At the end of the 16th century the castle was in the possession of James FitzThomas FitzGerald, the 16th Earl of Desmond, whom the English referred to as the Súgán Earl, since his earldom was put into discussion both by his family and by the English Crown, though the allegiance to the queen that James and his father Tomás Ruadh always swore. Despite that, Queen Elizabeth wouldn't recognize his title because her plan was to expel the native from Munster and plant the region with Englishmen to make the area a new English colony.
James rebelled against the English Crown for not having his rights as an Earl restored by Queen Elizabeth.
So in July 1600 the Queen sent a ship of English soldiers led by sir George Carew, President of Munster, to the castle where a fierce battle ensued. Sir George Carew succeded in capturing the 6 years old son of James FitzThomas FitzGerald and sent the Knight a message that he would have used his son as a cannon ball against his castle unless they surrendered. But he replied that he was still virile enough and his wife Ellen was still strong enough to produce another son should the captured one have died.

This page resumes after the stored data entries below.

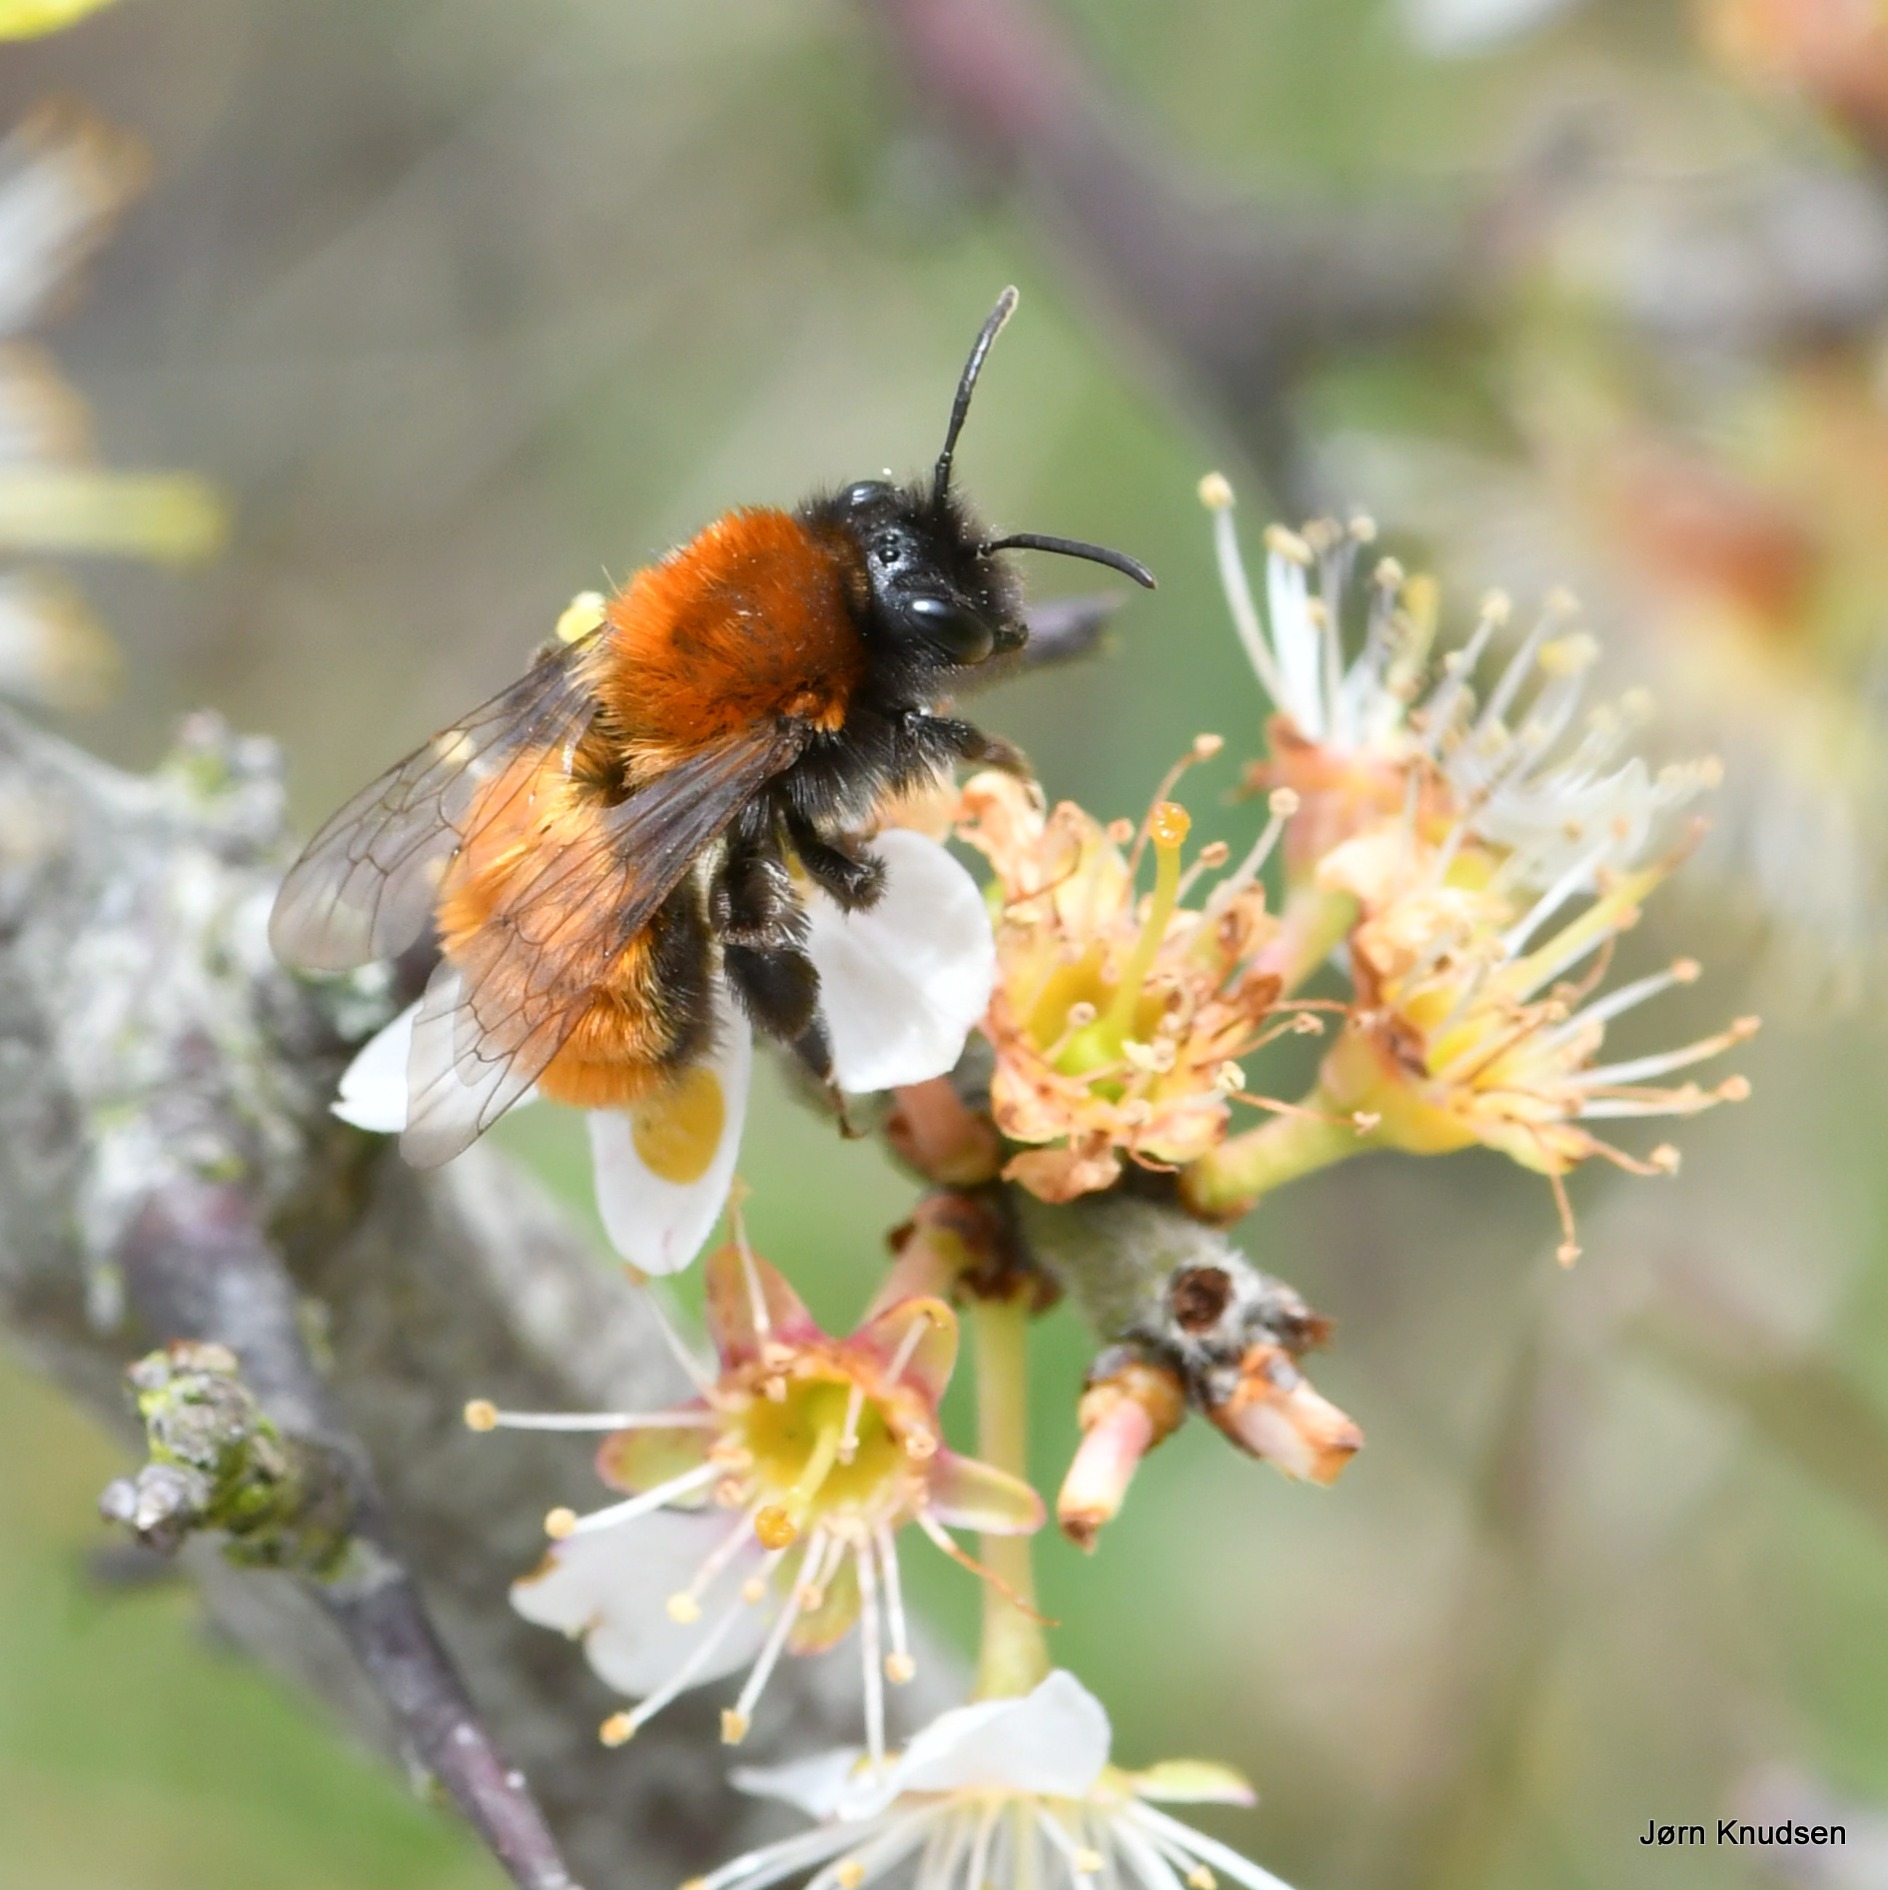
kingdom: Animalia
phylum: Arthropoda
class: Insecta
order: Hymenoptera
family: Andrenidae
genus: Andrena
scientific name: Andrena fulva
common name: Rødpelset jordbi
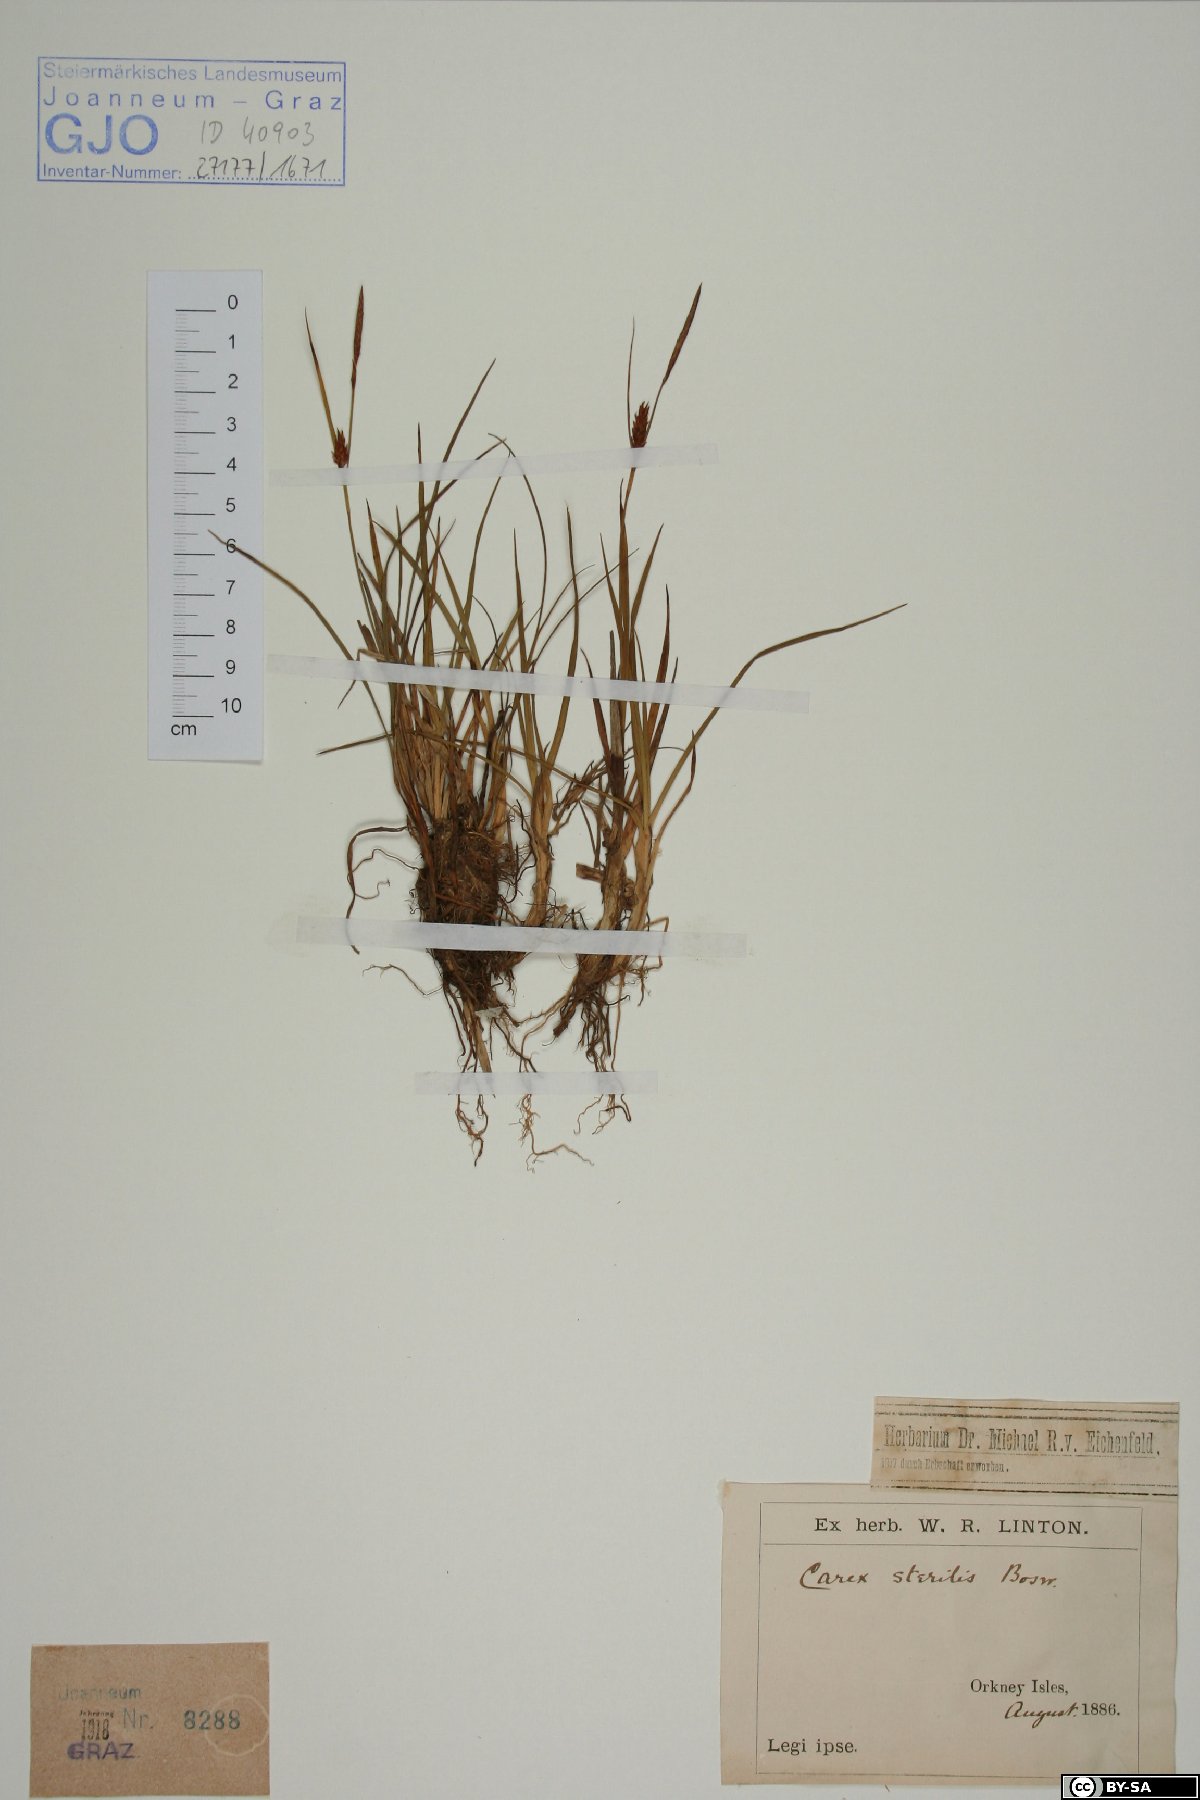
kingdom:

So the siege began. The first assault failed and many of the English soldiers were slain by the castle defenders. Carew called backup from Turlough Roe MacMahon, but the second assault also failed and Turlough wanted to play harder. The third assault led to the result that the English took the castle despite the desperate stand of the garrison who bravely fought the enemy on every single step of the spiral staircase in the northeast corner of the castle. The defenders were killed by swords or drowned in the river. Only three men succeded in escaping their fate.
The fierce battle and the cannons of the English ship left the castle in ruins and some years later the Knights of Glin built a new house about half a mile further west.
On the west (270°) wall of the old castle there's a plaque which commemorates the heroic garrison who died defending the castle.

We came here for the first time on June 28th, 1994, twenty years ago!